Content starts

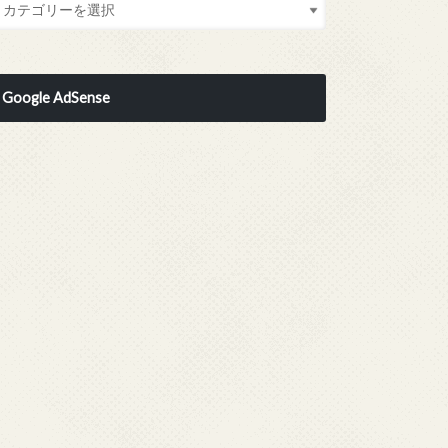
Google AdSense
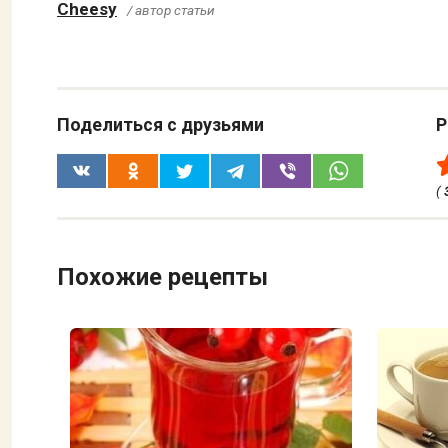
Cheesy
/ автор статьи
Поделиться с друзьями
Р
(
Похожие рецепты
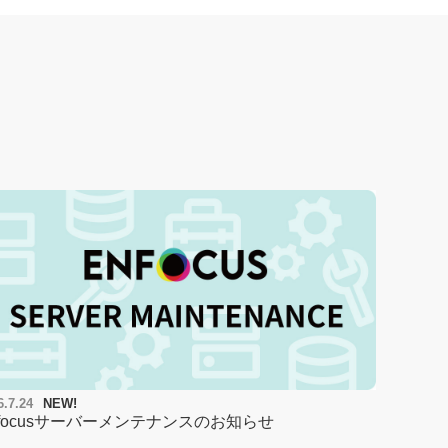
6.7.24
NEW!
nfocusサーバーメンテナンスのお知らせ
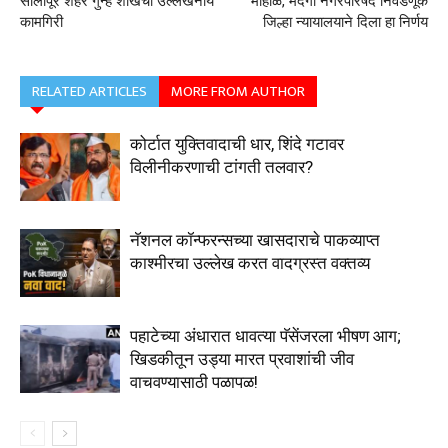
सोलापूर शहर गुन्हे शाखेची उल्लेखनीय
मोहोळ, मैंदर्गी नगरपरिषद निवडणूक
कामगिरी
जिल्हा न्यायालयाने दिला हा निर्णय
RELATED ARTICLES
MORE FROM AUTHOR
कोर्टात युक्तिवादाची धार, शिंदे गटावर
विलीनीकरणाची टांगती तलवार?
नॅशनल कॉन्फरन्सच्या खासदाराचे पाकव्याप्त
काश्मीरचा उल्लेख करत वादग्रस्त वक्तव्य
पहाटेच्या अंधारात धावत्या पॅसेंजरला भीषण आग;
खिडकीतून उड्या मारत प्रवाशांची जीव
वाचवण्यासाठी पळापळ!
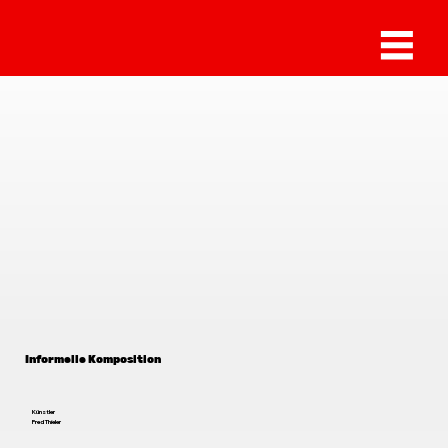
Fred Thieler
Informelle Komposition
Künstler
Fred Thieler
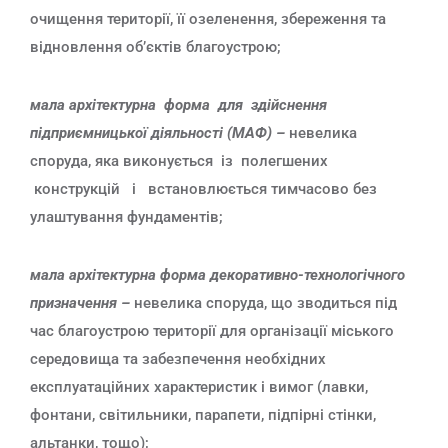
очищення території, її озеленення, збереження та
відновлення об’єктів благоустрою;
мала архітектурна форма для здійснення
підприємницької діяльності (МАФ) –
невелика
споруда, яка виконується із полегшених
конструкцій і встановлюється тимчасово без
улаштування фундаментів;
мала архітектурна форма декоративно-технологічного
призначення –
невелика споруда, що зводиться під
час благоустрою території для організації міського
середовища та забезпечення необхідних
експлуатаційних характеристик і вимог (лавки,
фонтани, світильники, парапети, підпірні стінки,
альтанки, тощо);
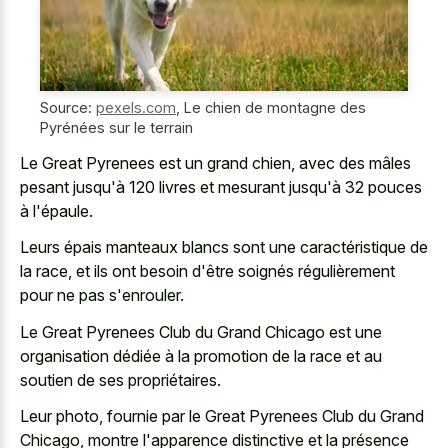
Source:
pexels.com
,
Le chien de montagne des
Pyrénées sur le terrain
Le Great Pyrenees est un grand chien, avec des mâles
pesant jusqu'à 120 livres et mesurant jusqu'à 32 pouces
à l'épaule.
Leurs épais manteaux blancs sont une caractéristique de
la race, et ils ont besoin d'être soignés régulièrement
pour ne pas s'enrouler.
Le Great Pyrenees Club du Grand Chicago est une
organisation dédiée à la promotion de la race et au
soutien de ses propriétaires.
Leur photo, fournie par le Great Pyrenees Club du Grand
Chicago, montre l'apparence distinctive et la présence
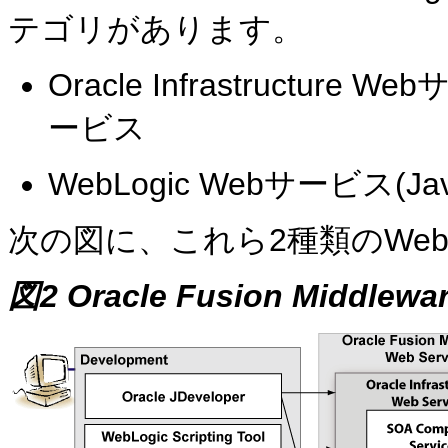
テゴリがあります。
Oracle Infrastructure
ービス
WebLogic Webサービス(Ja
次の図に、これら2種類のWe
図2 Oracle Fusion Middl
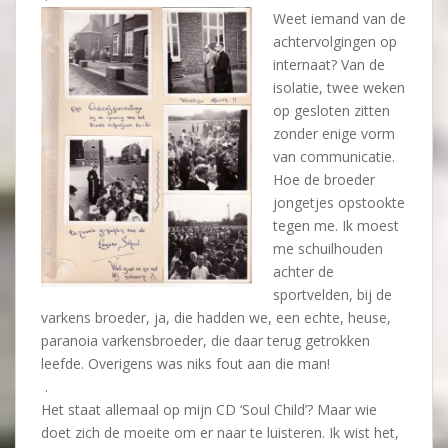
Weet iemand van de
achtervolgingen op
internaat? Van de
isolatie, twee weken
op gesloten zitten
zonder enige vorm
van communicatie.
Hoe de broeder
jongetjes opstookte
tegen me. Ik moest
me schuilhouden
achter de
sportvelden, bij de
varkens broeder, ja, die hadden we, een echte, heuse,
paranoia varkensbroeder, die daar terug getrokken
leefde. Overigens was niks fout aan die man!
.
Het staat allemaal op mijn CD ‘Soul Child’? Maar wie
doet zich de moeite om er naar te luisteren. Ik wist het,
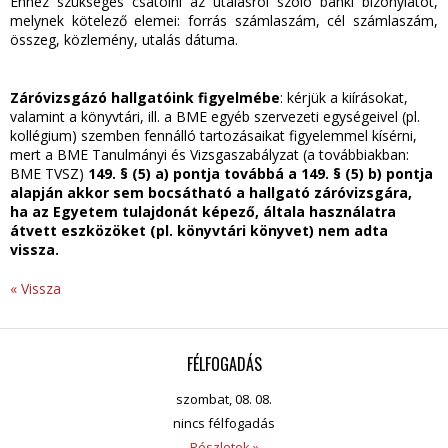
Ehhez szükséges csatolni az utalásról szóló banki bizonylatot,
melynek kötelező elemei: forrás számlaszám, cél számlaszám,
összeg, közlemény, utalás dátuma.
Záróvizsgázó hallgatóink figyelmébe
: kérjük a kiírásokat,
valamint a könyvtári, ill. a BME egyéb szervezeti egységeivel (pl.
kollégium) szemben fennálló tartozásaikat figyelemmel kísérni,
mert a BME Tanulmányi és Vizsgaszabályzat (a továbbiakban:
BME TVSZ)
149. § (5) a) pontja továbbá a 149. § (5) b) pontja
alapján akkor sem bocsátható a hallgató záróvizsgára,
ha az Egyetem tulajdonát képező, általa használatra
átvett eszközöket (pl. könyvtári könyvet) nem adta
vissza.
« Vissza
FÉLFOGADÁS
szombat, 08. 08.
nincs félfogadás
Részletek »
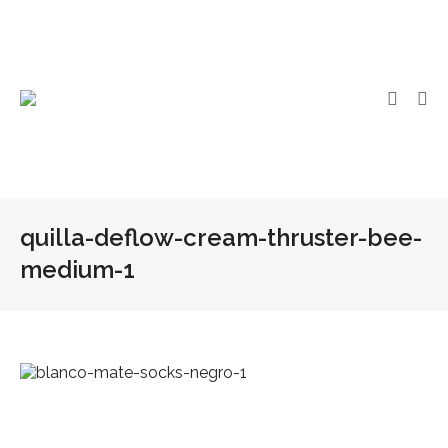
quilla-deflow-cream-thruster-bee-
medium-1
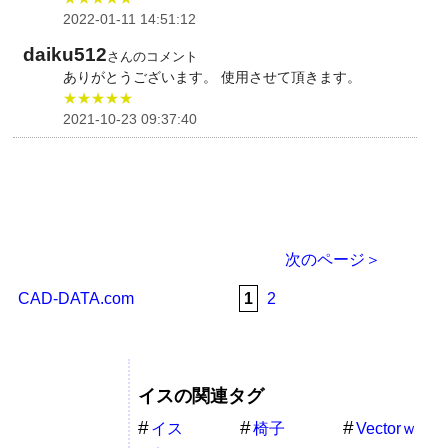
2022-01-11 14:51:12
daiku512
さんのコメント
ありがとうございます。 使用させて頂きます。
★★★★★
2021-10-23 09:37:40
次のページ＞
CAD-DATA.com
1
2
イスの関連タグ
イス
椅子
Vectorｗ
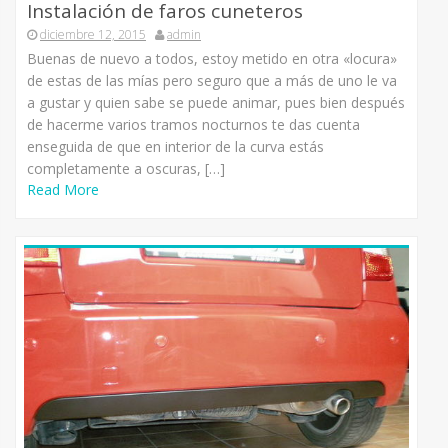
Instalación de faros cuneteros
diciembre 12, 2015
admin
Buenas de nuevo a todos, estoy metido en otra «locura»
de estas de las mías pero seguro que a más de uno le va
a gustar y quien sabe se puede animar, pues bien después
de hacerme varios tramos nocturnos te das cuenta
enseguida de que en interior de la curva estás
completamente a oscuras, […]
Read More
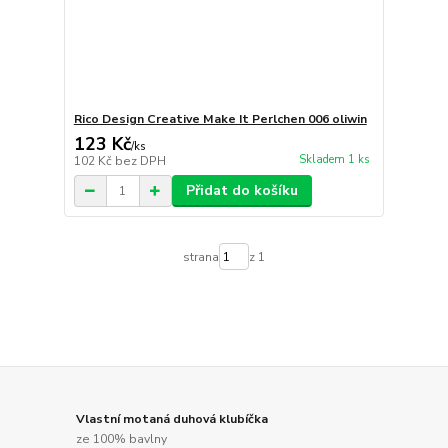
Rico Design Creative Make It Perlchen 006 oliwin
123 Kč
/
ks
Skladem 1 ks
102 Kč
bez DPH
Přidat do košíku
strana
z 1
Vlastní motaná duhová klubíčka
ze 100% bavlny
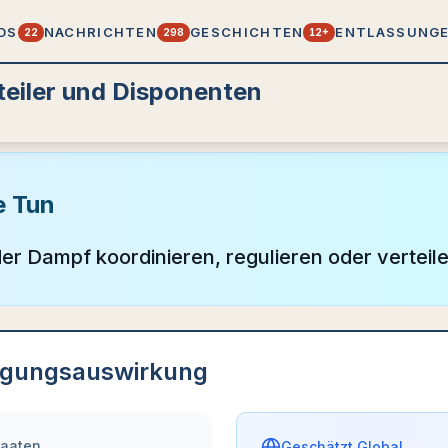
DS
NACHRICHTEN
GESCHICHTEN
ENTLASSUNG
22
298
12+
teiler und Disponenten
e Tun
oder Dampf koordinieren, regulieren oder verteil
igungsauswirkung
taaten
Geschätzt Global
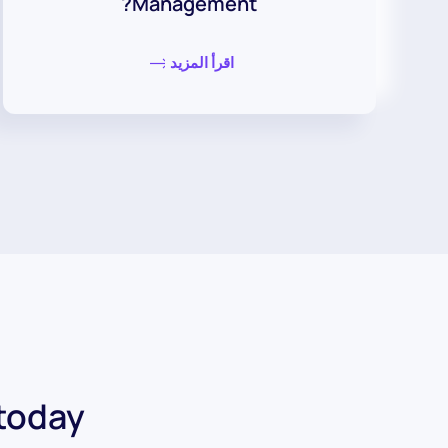
Management?
اقرأ المزيد
today.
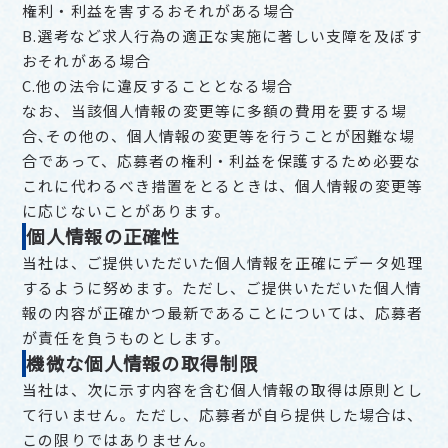
権利・利益を害するおそれがある場合
B.選考など求人行為の適正な実施に著しい支障を及ぼす
おそれがある場合
C.他の法令に違反することとなる場合
なお、当該個人情報の変更等に多額の費用を要する場
合､その他の、個人情報の変更等を行うことが困難な場
合であって、応募者の権利・利益を保護するため必要な
これに代わるべき措置をとるときは、個人情報の変更等
に応じないことがあります。
個人情報の正確性
当社は、ご提供いただいた個人情報を正確にデータ処理
するように努めます。ただし、ご提供いただいた個人情
報の内容が正確かつ最新であることについては、応募者
が責任を負うものとします。
機微な個人情報の取得制限
当社は、次に示す内容を含む個人情報の取得は原則とし
て行いません。ただし、応募者が自ら提供した場合は、
この限りではありません。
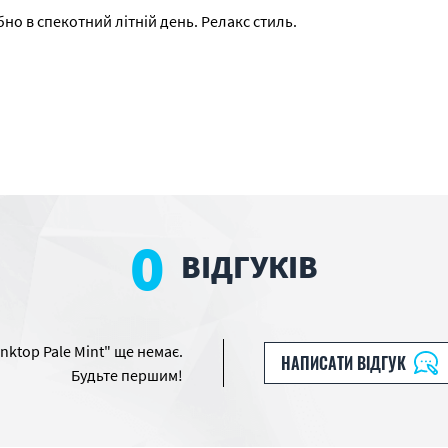
бно в спекотний літній день. Релакс стиль.
0
ВІДГУКІВ
nktop Pale Mint" ще немає.
НАПИСАТИ ВІДГУК
Будьте першим!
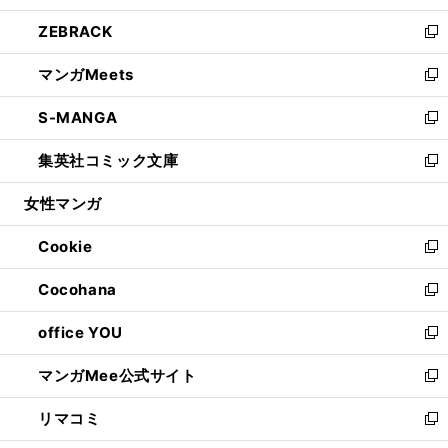
開
ウ
ン
ウ
し
ZEBRACK
く
で
ド
ィ
い
新
開
ウ
ン
ウ
し
マンガMeets
く
で
ド
ィ
い
新
開
ウ
ン
ウ
し
S-MANGA
く
で
ド
ィ
い
新
開
ウ
ン
ウ
し
集英社コミック文庫
く
で
ド
ィ
い
新
開
ウ
ン
ウ
し
女性マンガ
く
で
ド
ィ
い
開
ウ
ン
ウ
Cookie
く
で
ド
ィ
新
開
ウ
ン
し
Cocohana
く
で
ド
い
新
開
ウ
ウ
し
office YOU
く
で
ィ
い
新
開
ン
ウ
し
マンガMee公式サイト
く
ド
ィ
い
新
ウ
ン
ウ
し
リマコミ
で
ド
ィ
い
新
開
ウ
ン
ウ
し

Content ends

How many lines of the entries above contain the string "Pyrenees"? Reply with the number only.

3